To explore GES7-related biological pathways, we performed a GSEA with the transcriptome from the five discovery datasets. Figures 5A, B show that 579 pathways were consistently enriched in GES7 high samples, while 12 were for GES7^low. The top enriched pathway was the transforming growth factor beta (TGF-β) activation (Figure 5C). In line with this result, pathways related to elastic fiber were enriched, indicating a motility phenotype. On the other hand, antigen processing and presentation-related pathways were negatively enriched, indicating low activity of the innate immune system in these tumors (Figure 5D). Then, we tested the hypothesis of non-tumor cell infiltrations being associated with GES7. We found that GES7^high tumors are enriched with stromal cells like cancer-associated fibroblasts and have a reduced presence of innate immune cells (Figure 6A). Finally, we found that GC cell lines with high GES7 respond well to in vitro treatment with PAK_5339. This drug inhibits the p21-activated kinases 1 (PAK1) and 2 (PAK2), Elesclomol (anti-HSP90), Pilaralisib (anti-PI3K), UNC0628 (anti-G9a and GLP methyltransferases), and NSC-207895 (anti-MDM4) (Figure 6B), that could be valuable treatment strategies for GES7^high patients.

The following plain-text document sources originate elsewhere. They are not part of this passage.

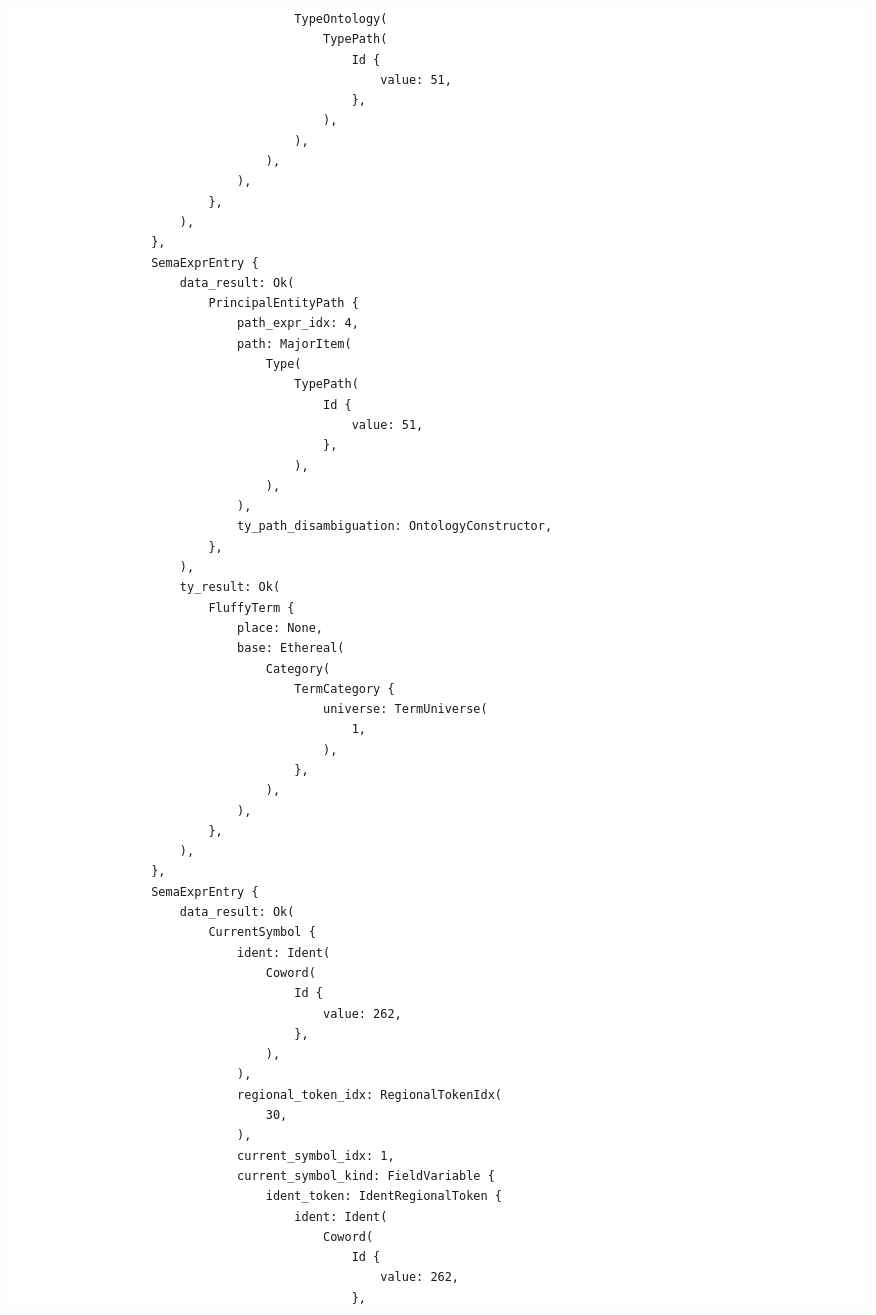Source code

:                                             TypeOntology(
                                                TypePath(
                                                    Id {
                                                        value: 51,
                                                    },
                                                ),
                                            ),
                                        ),
                                    ),
                                },
                            ),
                        },
                        SemaExprEntry {
                            data_result: Ok(
                                PrincipalEntityPath {
                                    path_expr_idx: 4,
                                    path: MajorItem(
                                        Type(
                                            TypePath(
                                                Id {
                                                    value: 51,
                                                },
                                            ),
                                        ),
                                    ),
                                    ty_path_disambiguation: OntologyConstructor,
                                },
                            ),
                            ty_result: Ok(
                                FluffyTerm {
                                    place: None,
                                    base: Ethereal(
                                        Category(
                                            TermCategory {
                                                universe: TermUniverse(
                                                    1,
                                                ),
                                            },
                                        ),
                                    ),
                                },
                            ),
                        },
                        SemaExprEntry {
                            data_result: Ok(
                                CurrentSymbol {
                                    ident: Ident(
                                        Coword(
                                            Id {
                                                value: 262,
                                            },
                                        ),
                                    ),
                                    regional_token_idx: RegionalTokenIdx(
                                        30,
                                    ),
                                    current_symbol_idx: 1,
                                    current_symbol_kind: FieldVariable {
                                        ident_token: IdentRegionalToken {
                                            ident: Ident(
                                                Coword(
                                                    Id {
                                                        value: 262,
                                                    },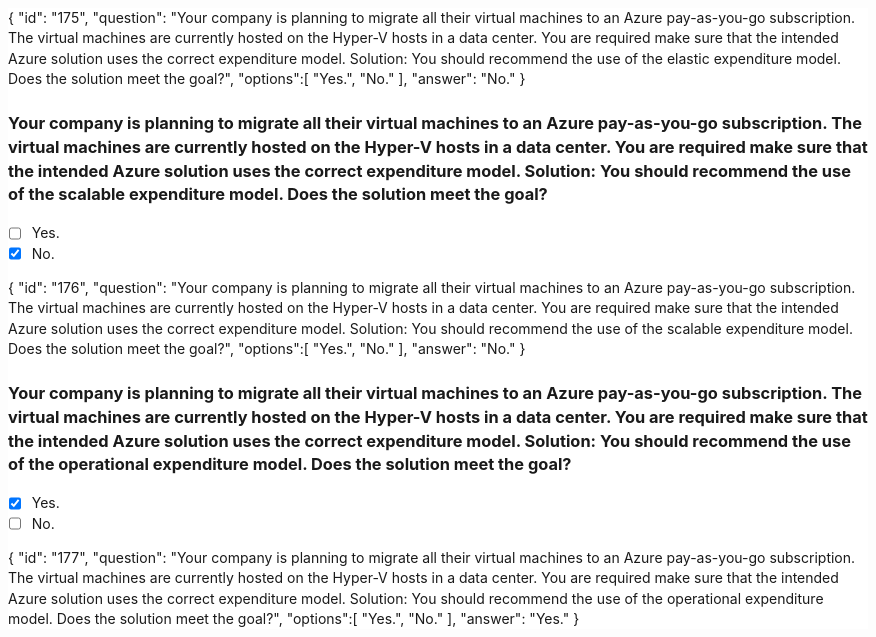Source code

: {
    "id": "175",
    "question": "Your company is planning to migrate all their virtual machines to an Azure pay-as-you-go subscription. The virtual machines are currently hosted on the Hyper-V hosts in a data center. You are required make sure that the intended Azure solution uses the correct expenditure model. Solution: You should recommend the use of the elastic expenditure model. Does the solution meet the goal?",
    "options":[
        "Yes.",
        "No."
    ],
    "answer": "No."
}

### Your company is planning to migrate all their virtual machines to an Azure pay-as-you-go subscription. The virtual machines are currently hosted on the Hyper-V hosts in a data center. You are required make sure that the intended Azure solution uses the correct expenditure model. Solution: You should recommend the use of the scalable expenditure model. Does the solution meet the goal?

- [ ] Yes.
- [x] No.

{
    "id": "176",
    "question": "Your company is planning to migrate all their virtual machines to an Azure pay-as-you-go subscription. The virtual machines are currently hosted on the Hyper-V hosts in a data center. You are required make sure that the intended Azure solution uses the correct expenditure model. Solution: You should recommend the use of the scalable expenditure model. Does the solution meet the goal?",
    "options":[
        "Yes.",
        "No."
    ],
    "answer": "No."
}

### Your company is planning to migrate all their virtual machines to an Azure pay-as-you-go subscription. The virtual machines are currently hosted on the Hyper-V hosts in a data center. You are required make sure that the intended Azure solution uses the correct expenditure model. Solution: You should recommend the use of the operational expenditure model. Does the solution meet the goal?

- [x] Yes.
- [ ] No.

{
    "id": "177",
    "question": "Your company is planning to migrate all their virtual machines to an Azure pay-as-you-go subscription. The virtual machines are currently hosted on the Hyper-V hosts in a data center. You are required make sure that the intended Azure solution uses the correct expenditure model. Solution: You should recommend the use of the operational expenditure model. Does the solution meet the goal?",
    "options":[
        "Yes.",
        "No."
    ],
    "answer": "Yes."
}
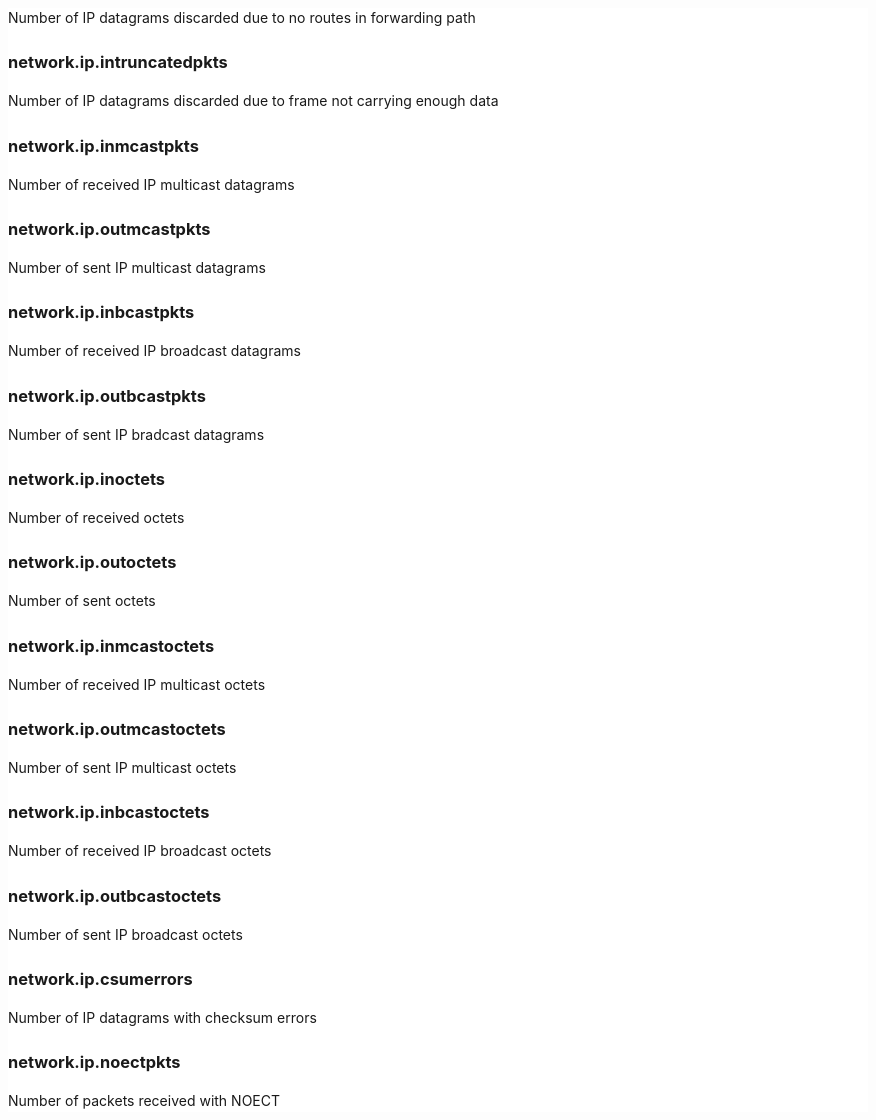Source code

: Number of IP datagrams discarded due to no routes in forwarding path

### network.ip.intruncatedpkts

Number of IP datagrams discarded due to frame not carrying enough data

### network.ip.inmcastpkts

Number of received IP multicast datagrams

### network.ip.outmcastpkts

Number of sent IP multicast datagrams

### network.ip.inbcastpkts

Number of received IP broadcast datagrams

### network.ip.outbcastpkts

Number of sent IP bradcast datagrams

### network.ip.inoctets

Number of received octets

### network.ip.outoctets

Number of sent octets

### network.ip.inmcastoctets

Number of received IP multicast octets

### network.ip.outmcastoctets

Number of sent IP multicast octets

### network.ip.inbcastoctets

Number of received IP broadcast octets

### network.ip.outbcastoctets

Number of sent IP broadcast octets

### network.ip.csumerrors

Number of IP datagrams with checksum errors

### network.ip.noectpkts

Number of packets received with NOECT
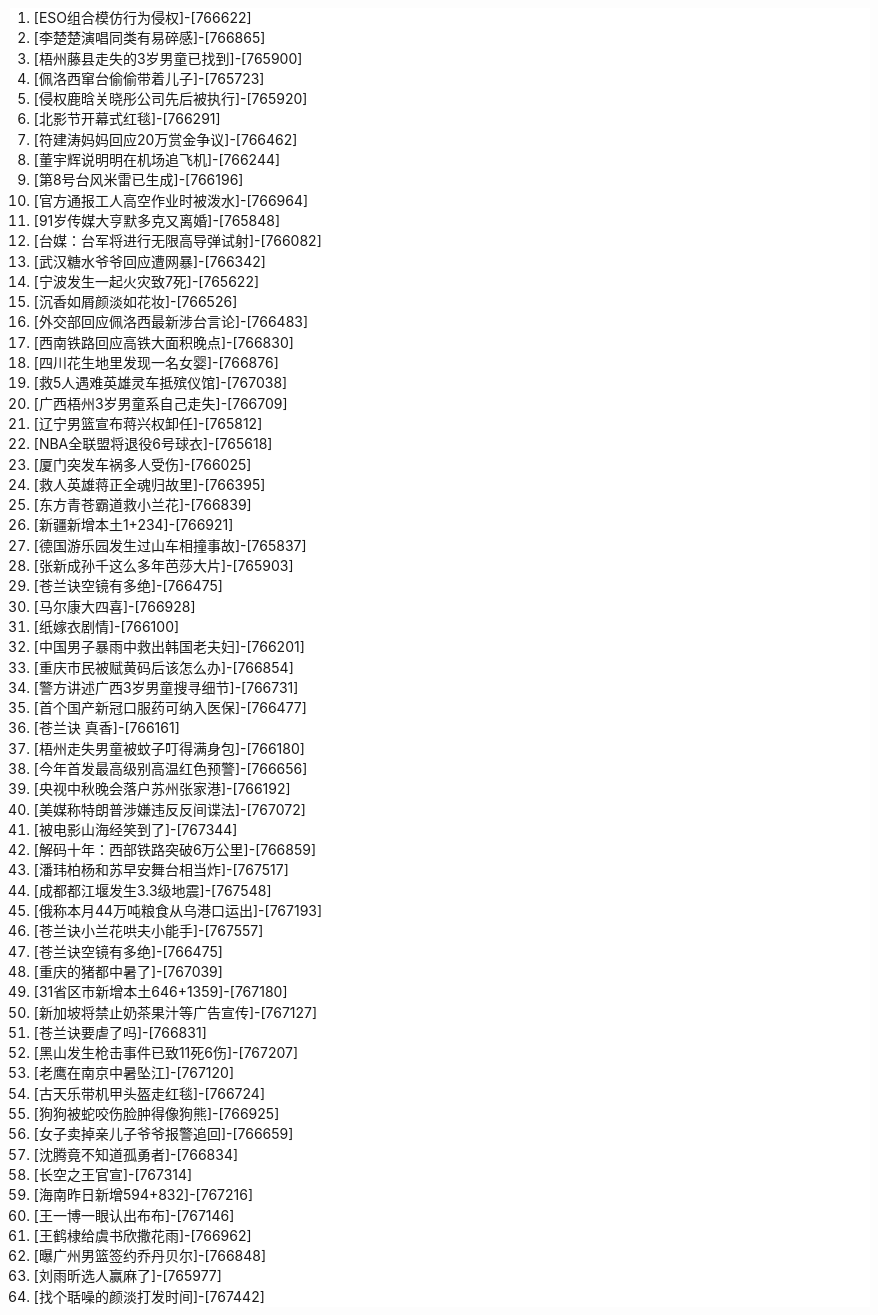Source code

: 1. [ESO组合模仿行为侵权]-[766622]
1. [李楚楚演唱同类有易碎感]-[766865]
1. [梧州藤县走失的3岁男童已找到]-[765900]
1. [佩洛西窜台偷偷带着儿子]-[765723]
1. [侵权鹿晗关晓彤公司先后被执行]-[765920]
1. [北影节开幕式红毯]-[766291]
1. [符建涛妈妈回应20万赏金争议]-[766462]
1. [董宇辉说明明在机场追飞机]-[766244]
1. [第8号台风米雷已生成]-[766196]
1. [官方通报工人高空作业时被泼水]-[766964]
1. [91岁传媒大亨默多克又离婚]-[765848]
1. [台媒：台军将进行无限高导弹试射]-[766082]
1. [武汉糖水爷爷回应遭网暴]-[766342]
1. [宁波发生一起火灾致7死]-[765622]
1. [沉香如屑颜淡如花妆]-[766526]
1. [外交部回应佩洛西最新涉台言论]-[766483]
1. [西南铁路回应高铁大面积晚点]-[766830]
1. [四川花生地里发现一名女婴]-[766876]
1. [救5人遇难英雄灵车抵殡仪馆]-[767038]
1. [广西梧州3岁男童系自己走失]-[766709]
1. [辽宁男篮宣布蒋兴权卸任]-[765812]
1. [NBA全联盟将退役6号球衣]-[765618]
1. [厦门突发车祸多人受伤]-[766025]
1. [救人英雄蒋正全魂归故里]-[766395]
1. [东方青苍霸道救小兰花]-[766839]
1. [新疆新增本土1+234]-[766921]
1. [德国游乐园发生过山车相撞事故]-[765837]
1. [张新成孙千这么多年芭莎大片]-[765903]
1. [苍兰诀空镜有多绝]-[766475]
1. [马尔康大四喜]-[766928]
1. [纸嫁衣剧情]-[766100]
1. [中国男子暴雨中救出韩国老夫妇]-[766201]
1. [重庆市民被赋黄码后该怎么办]-[766854]
1. [警方讲述广西3岁男童搜寻细节]-[766731]
1. [首个国产新冠口服药可纳入医保]-[766477]
1. [苍兰诀 真香]-[766161]
1. [梧州走失男童被蚊子叮得满身包]-[766180]
1. [今年首发最高级别高温红色预警]-[766656]
1. [央视中秋晚会落户苏州张家港]-[766192]
1. [美媒称特朗普涉嫌违反反间谍法]-[767072]
1. [被电影山海经笑到了]-[767344]
1. [解码十年：西部铁路突破6万公里]-[766859]
1. [潘玮柏杨和苏早安舞台相当炸]-[767517]
1. [成都都江堰发生3.3级地震]-[767548]
1. [俄称本月44万吨粮食从乌港口运出]-[767193]
1. [苍兰诀小兰花哄夫小能手]-[767557]
1. [苍兰诀空镜有多绝]-[766475]
1. [重庆的猪都中暑了]-[767039]
1. [31省区市新增本土646+1359]-[767180]
1. [新加坡将禁止奶茶果汁等广告宣传]-[767127]
1. [苍兰诀要虐了吗]-[766831]
1. [黑山发生枪击事件已致11死6伤]-[767207]
1. [老鹰在南京中暑坠江]-[767120]
1. [古天乐带机甲头盔走红毯]-[766724]
1. [狗狗被蛇咬伤脸肿得像狗熊]-[766925]
1. [女子卖掉亲儿子爷爷报警追回]-[766659]
1. [沈腾竟不知道孤勇者]-[766834]
1. [长空之王官宣]-[767314]
1. [海南昨日新增594+832]-[767216]
1. [王一博一眼认出布布]-[767146]
1. [王鹤棣给虞书欣撒花雨]-[766962]
1. [曝广州男篮签约乔丹贝尔]-[766848]
1. [刘雨昕选人赢麻了]-[765977]
1. [找个聒噪的颜淡打发时间]-[767442]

Previous gene expression-based prognostic indexes have been proposed as predictors of survival in GC. Here, we compared the GES7 with 30 prognostic scores published between 2013 and 2023 (Supplementary Table 12). After retrieving the gene list of each score, we calculated them using the weighted sum of gene expression values, the base strategy of all the studies. To homogenize the comparison between scores, we divided the cohorts into tertiles, and considered tertile 3 as the high score group, while tertile 1 as the low score group (Figure 7A). After applying the scores to our discovery datasets by univariate Cox regression analysis (Figure 7B), we found that 9 of 31 indexes were able to discriminate between patients of different risk groups. Finally, when we added the evaluation of our validation datasets, only two scores, within which is the GES7, were shown as the robust indexes (Figure 7C; Supplementary Figure 12).